16 March, 2026
scientists-unveil-220-000-genetic-variants-to-decode-disease-risk

Scientists have made a groundbreaking advancement in understanding how specific genetic changes influence disease risk and other human health traits. By examining regions of DNA previously linked to disease, researchers have created high-resolution maps of DNA variant activity. This work, published in the journal Nature, helps pinpoint the exact changes that impact blood pressure, cholesterol levels, blood sugar, and other complex human traits.

The study was led by researchers from The Jackson Laboratory (JAX), the Broad Institute, and Yale University. It addresses a long-standing challenge in human genetics: identifying which specific DNA changes within large genomic regions are responsible for disease associations. These regions often contain numerous variants, making it difficult and time-consuming to determine which ones truly matter.

Revolutionizing Genetic Discovery

The key to this breakthrough was scale. The research team utilized a method capable of testing thousands of variants simultaneously, examining over 220,000 previously identified DNA changes across five different cell types. This approach allowed them to resolve about 20 percent of these genomic regions, offering new insights into the role these variants play in health and disease.

“For nearly two decades, genetic studies have identified where in the genome we need to look for disease risk, but not which specific DNA changes are responsible,” said Ryan Tewhey, a geneticist and associate professor at JAX. “Our study helps close this gap by working at the scale needed to confidently pinpoint the specific DNA changes that matter across thousands of regions all at once, rather than one by one.”

Previously, making these connections was likened to searching for a single typo in a massive book. The new experimental approach is akin to speed reading, scanning thousands of pages at once and flagging the exact letters that change meaning, dramatically accelerating genetic discovery.

From Association to Biology

Layla Siraj, the study’s first author, emphasized the significance of bridging the gap from genetic association to biological understanding. “By uncovering the patterns underlying how single-letter changes affect gene regulation, we can start mechanistically connecting genetic risk to the pathways therapies could target,” she explained.

In addition to Tewhey and Siraj, the study was co-led by Jacob Ulirsch from Illumina, with contributions from Steven Reilly of Yale School of Medicine and Hilary Finucane of the Broad Institute and Harvard Medical School.

Building a Foundation for Better Disease Risk Prediction

Most DNA changes linked to common diseases occur not within genes themselves but in non-coding DNA regions that regulate gene expression. Over the past two decades, genetic studies have identified millions of such non-coding variants. The challenge has been determining which of these single-letter changes affect gene activity and, consequently, disease risk.

The researchers employed a technology called a massively parallel reporter assay, allowing them to test the effects of over 220,000 DNA variants simultaneously across different cell types, including brain, liver, and blood cells. Each DNA stretch was paired with a molecular tag to measure its impact on gene activity.

The results revealed over 13,000 single-letter variants that influence gene expression. About 11 percent of these variants behaved differently when combined with nearby variants, suggesting that some genetic risks depend on specific variant combinations.

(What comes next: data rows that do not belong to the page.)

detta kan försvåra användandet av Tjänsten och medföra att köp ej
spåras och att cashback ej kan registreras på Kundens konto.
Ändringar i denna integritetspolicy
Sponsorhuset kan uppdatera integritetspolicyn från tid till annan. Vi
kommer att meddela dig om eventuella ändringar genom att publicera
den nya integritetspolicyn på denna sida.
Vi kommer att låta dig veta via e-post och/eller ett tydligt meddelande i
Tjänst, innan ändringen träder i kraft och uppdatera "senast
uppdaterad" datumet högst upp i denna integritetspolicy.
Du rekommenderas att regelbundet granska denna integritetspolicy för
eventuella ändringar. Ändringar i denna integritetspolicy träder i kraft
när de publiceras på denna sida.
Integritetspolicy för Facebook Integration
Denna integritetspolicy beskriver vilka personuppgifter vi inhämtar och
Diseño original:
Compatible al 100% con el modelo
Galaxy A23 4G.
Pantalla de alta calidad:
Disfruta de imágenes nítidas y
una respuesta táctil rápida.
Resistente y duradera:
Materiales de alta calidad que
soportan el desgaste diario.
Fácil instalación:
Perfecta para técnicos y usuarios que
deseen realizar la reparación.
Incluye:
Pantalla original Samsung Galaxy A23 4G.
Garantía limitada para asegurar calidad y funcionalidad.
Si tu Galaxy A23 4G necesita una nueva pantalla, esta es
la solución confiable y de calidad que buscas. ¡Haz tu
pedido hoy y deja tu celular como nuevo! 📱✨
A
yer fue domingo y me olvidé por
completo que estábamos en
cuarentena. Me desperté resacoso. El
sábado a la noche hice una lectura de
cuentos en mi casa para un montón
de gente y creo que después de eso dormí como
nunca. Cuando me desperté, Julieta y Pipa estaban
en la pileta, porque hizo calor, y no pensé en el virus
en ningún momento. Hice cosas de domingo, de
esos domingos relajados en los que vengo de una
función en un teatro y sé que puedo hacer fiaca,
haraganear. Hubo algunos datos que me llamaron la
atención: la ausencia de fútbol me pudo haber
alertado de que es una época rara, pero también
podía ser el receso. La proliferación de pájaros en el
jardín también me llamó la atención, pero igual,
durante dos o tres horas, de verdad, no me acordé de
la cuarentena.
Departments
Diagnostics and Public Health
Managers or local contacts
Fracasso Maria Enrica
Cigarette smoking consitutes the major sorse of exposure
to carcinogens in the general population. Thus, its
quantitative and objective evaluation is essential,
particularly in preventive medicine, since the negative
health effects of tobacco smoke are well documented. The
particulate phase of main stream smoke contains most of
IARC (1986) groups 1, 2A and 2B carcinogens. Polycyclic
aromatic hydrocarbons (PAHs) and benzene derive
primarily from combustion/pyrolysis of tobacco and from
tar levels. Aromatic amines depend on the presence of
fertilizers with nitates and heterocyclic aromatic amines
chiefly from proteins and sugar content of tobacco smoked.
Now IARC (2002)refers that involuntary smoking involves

These insights revealed potential links to human health. For example, some variant pairs were associated with gene activity linked to lower LDL cholesterol levels, while others affected genes associated with blood pressure.

Improving Risk Prediction for Diverse Populations

The study also highlighted the importance of understanding genetic mechanisms across diverse populations. Researchers identified a variant associated with blood sugar control in individuals of European ancestry and predicted similar associations in previously understudied variants found in people of African ancestry. Follow-up analysis confirmed this prediction.

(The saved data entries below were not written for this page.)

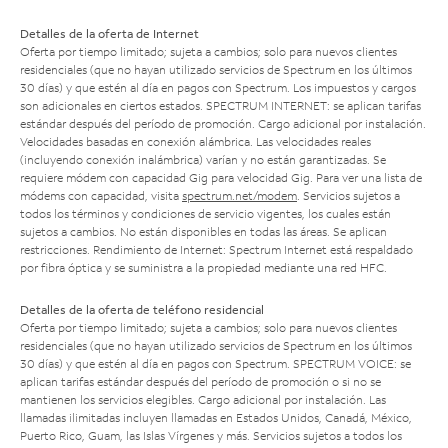
Detalles de la oferta de Internet
Oferta por tiempo limitado; sujeta a cambios; solo para nuevos clientes
residenciales (que no hayan utilizado servicios de Spectrum en los últimos
30 días) y que estén al día en pagos con Spectrum. Los impuestos y cargos
son adicionales en ciertos estados. SPECTRUM INTERNET: se aplican tarifas
estándar después del período de promoción. Cargo adicional por instalación.
Velocidades basadas en conexión alámbrica. Las velocidades reales
(incluyendo conexión inalámbrica) varían y no están garantizadas. Se
requiere módem con capacidad Gig para velocidad Gig. Para ver una lista de
módems con capacidad, visita
spectrum.net/modem
. Servicios sujetos a
todos los términos y condiciones de servicio vigentes, los cuales están
sujetos a cambios. No están disponibles en todas las áreas. Se aplican
restricciones. Rendimiento de Internet: Spectrum Internet está respaldado
por fibra óptica y se suministra a la propiedad mediante una red HFC.
Detalles de la oferta de teléfono residencial
Oferta por tiempo limitado; sujeta a cambios; solo para nuevos clientes
residenciales (que no hayan utilizado servicios de Spectrum en los últimos
30 días) y que estén al día en pagos con Spectrum. SPECTRUM VOICE: se
aplican tarifas estándar después del período de promoción o si no se
mantienen los servicios elegibles. Cargo adicional por instalación. Las
llamadas ilimitadas incluyen llamadas en Estados Unidos, Canadá, México,
Puerto Rico, Guam, las Islas Vírgenes y más. Servicios sujetos a todos los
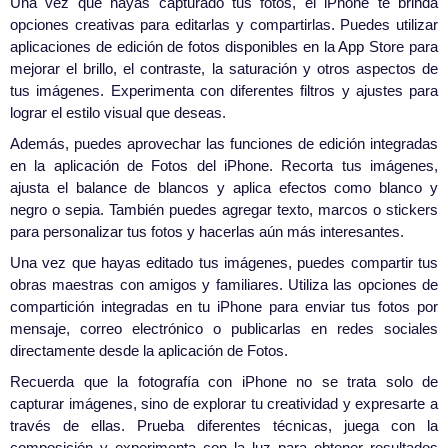
Una vez que hayas capturado tus fotos, el iPhone te brinda
opciones creativas para editarlas y compartirlas. Puedes utilizar
aplicaciones de edición de fotos disponibles en la App Store para
mejorar el brillo, el contraste, la saturación y otros aspectos de
tus imágenes. Experimenta con diferentes filtros y ajustes para
lograr el estilo visual que deseas.
Además, puedes aprovechar las funciones de edición integradas
en la aplicación de Fotos del iPhone. Recorta tus imágenes,
ajusta el balance de blancos y aplica efectos como blanco y
negro o sepia. También puedes agregar texto, marcos o stickers
para personalizar tus fotos y hacerlas aún más interesantes.
Una vez que hayas editado tus imágenes, puedes compartir tus
obras maestras con amigos y familiares. Utiliza las opciones de
compartición integradas en tu iPhone para enviar tus fotos por
mensaje, correo electrónico o publicarlas en redes sociales
directamente desde la aplicación de Fotos.
Recuerda que la fotografía con iPhone no se trata solo de
capturar imágenes, sino de explorar tu creatividad y expresarte a
través de ellas. Prueba diferentes técnicas, juega con la
composición y experimenta con la luz para obtener resultados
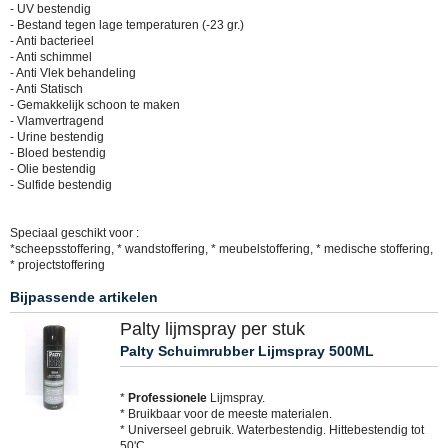
- UV bestendig
- Bestand tegen lage temperaturen (-23 gr.)
- Anti bacterieel
- Anti schimmel
- Anti Vlek behandeling
- Anti Statisch
- Gemakkelijk schoon te maken
- Vlamvertragend
- Urine bestendig
- Bloed bestendig
- Olie bestendig
- Sulfide bestendig
Speciaal geschikt voor :
*scheepsstoffering, * wandstoffering, * meubelstoffering, * medische stoffering,
* projectstoffering
Bijpassende artikelen
Palty lijmspray per stuk
Palty Schuimrubber Lijmspray 500ML
*
Professionele
Lijmspray.
* Bruikbaar voor de meeste materialen.
* Universeel gebruik. Waterbestendig. Hittebestendig tot
50'C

While the study identified which DNA variants regulate specific genes in various cell types, further experiments are needed to understand how these variants influence traits and disease risk across the body’s many tissues and cell types. Millions of genetic variants remain untested, but the findings already strengthen the study of genetic variation and its influence on health traits.

“These findings do more than explain known disease associations. They provide training data for modeling the effects of variants we haven’t yet studied or that remain undiscovered,” Tewhey stated.

The data from this study has proven critical for training predictive models. In related work published in Nature in 2024, Tewhey and colleagues used such a model to design synthetic DNA sequences that could selectively activate genes in specific tissue types. This research builds on previous work by Tewhey and Ulirsch, pointing towards a future where genetic risk can be more accurately predicted and therapies can be tailored to act only in the necessary tissues.